The women of the family are prone to flight (Alice, Lillian, Patricia), and tend to regret not running when they have the chance. (None of them really marries for love, at least not the first time around: all of them long for love, even if they don't recognise it.) Each of the four main characters, at some point, believes that she's living the wrong life: this epiphany sometimes arrives as a spiritual or supernatural event, sometimes in more mundane form.
Alice's story begins in 1888: Ruby's ends in 1992. The wider world is relentless: many of the family (especially the men) fall victim to one war or another. But growing up in York, a town where 'the past is so crowded that sometimes it feels as if there's no room for the living', gives Ruby, in particular, an air of disrespect for life and death. Or is this just children (or the children in this novel) in general? Ruby's pragmatic lack of empathy (wondering, for instance, how a dead sibling's Christmas presents will be divided between her and her remaining siblings) was horribly credible.
Bunty is not a good mother. She is unhappy and unloved, and bestows unhappiness and emotional abuse on her daughters. Learning about her past -- and her mother's history, too -- granted me compassion for her. (If only real life came with a crib sheet about one's parents' heartbreaks, disappointments, secret shames and grudges!)

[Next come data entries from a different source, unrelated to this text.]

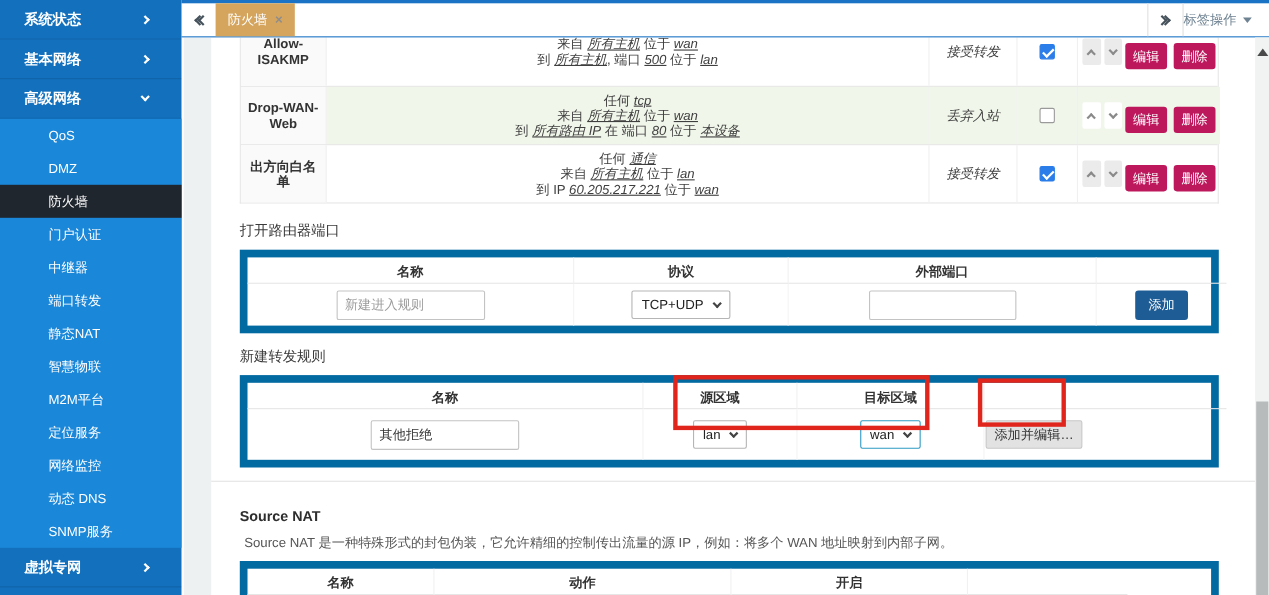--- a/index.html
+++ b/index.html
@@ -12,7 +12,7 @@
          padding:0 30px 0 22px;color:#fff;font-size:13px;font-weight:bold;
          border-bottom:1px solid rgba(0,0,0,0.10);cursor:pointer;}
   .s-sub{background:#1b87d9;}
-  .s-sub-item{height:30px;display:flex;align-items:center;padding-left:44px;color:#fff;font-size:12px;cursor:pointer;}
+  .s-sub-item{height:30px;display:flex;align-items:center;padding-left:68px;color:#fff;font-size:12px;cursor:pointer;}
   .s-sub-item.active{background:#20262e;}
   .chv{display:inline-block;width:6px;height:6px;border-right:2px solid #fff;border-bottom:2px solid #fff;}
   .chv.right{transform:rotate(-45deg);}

There are so many secrets in Behind the Scenes at the Museum: and secrets, kept, turn toxic. Children are born out of wedlock; die (as do adults) in mysterious circumstances; remember minutiae, forget life-changing events. Atkinson is excellent at seeding the narrative with clues, hints, and coincidences: connections fray and are rewoven, lost children turn towards home, similes foreshadow (or echo) parallels in different lives.
I note that this review is also rambling and discursive. And I've forgotten to mention that this intricately-constructed novel is often very funny (though the humour can be pitch-black), as well as poetic, poignant, and sometimes farcical.
And it makes me want to write a version with the women of my own family. Plenty of gaps to fill: plenty of women running away in search of different selves. Plenty of women surviving.